All creatures need time to grow up to maturity. I just never saw the value in the process, and perhaps I still fail to see it clearly. Children must gradually learn facts, social skills, behaviours until they reach adulthood. They are formed by their caregivers until they are mature enough to accept or reject that formation. And that is the rub of my issue.

If this is all that childhood is there for - what is the value of parenting? As a mother, do I expect to slave away for something between 14-18 years until that child is ready to make their own decisions, which may or may not have anything to do with what I tried to show and teach them? 

Personally I see my childhood as an isolated phase, it has no bearing on my life now. I tend to think that nothing my parents said or did formed me, except where I allow it to; my values, aims and views are completely different from theirs. Sure, what happened in my life as a child has shaped me, but none of that shaping is from their parenting efforts. My mother would have loved to see me embrace music and make a living from it, being independent from any man and touring the world.

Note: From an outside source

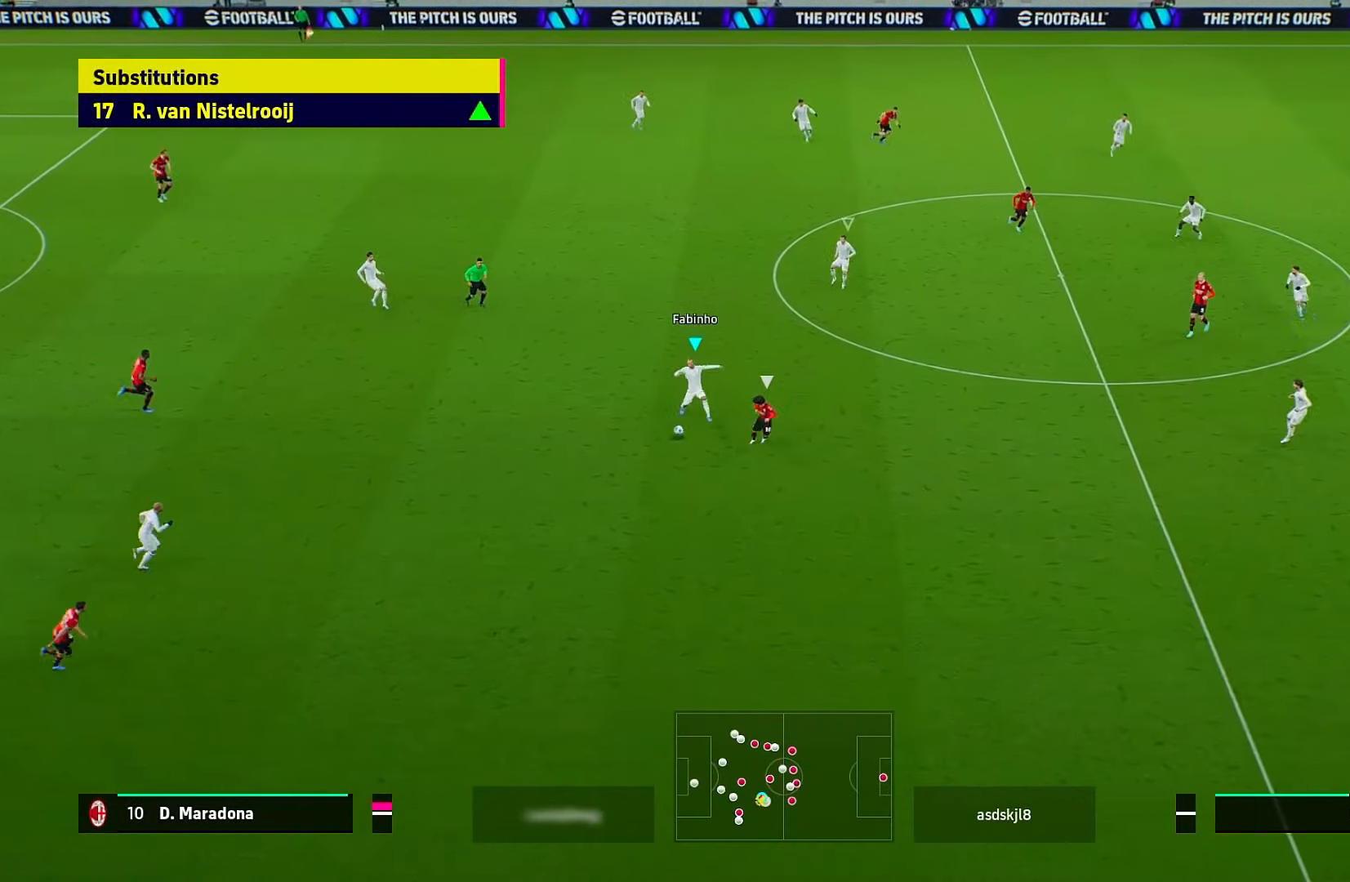
{"buttons": [], "left_stick": "down-left", "events": [[117, "L3", "down"], [267, "L3", "up"], [383, "R1", "up"], [417, "L2", "up"], [450, "left_stick", "down-left"]]}
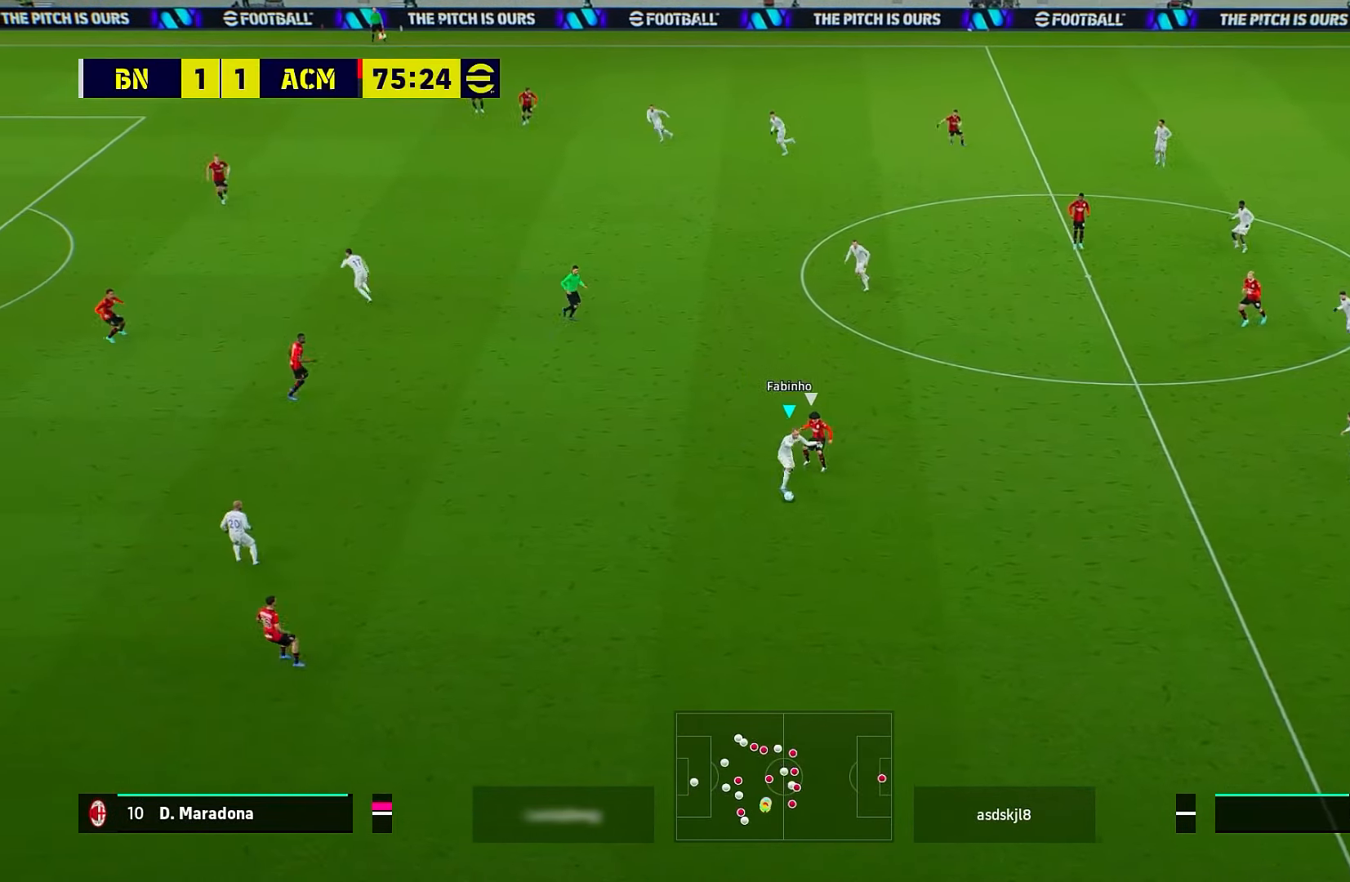
{"buttons": [], "left_stick": "left", "events": [[100, "left_stick", "left"], [183, "Y", "down"], [250, "Y", "up"]]}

My father? I have no idea what he wanted for me. I don't think he did. But he certainly did nothing to make me value family and marriage.

The question I'm still wrestling with - the deep sense that has always meant I wasn't keen on motherhood - is this: why invest so much of myself, emotions, time, love, effort, into years of bringing up a child who may well end up keeping nothing of what I built into them?

Why should it be worth all that?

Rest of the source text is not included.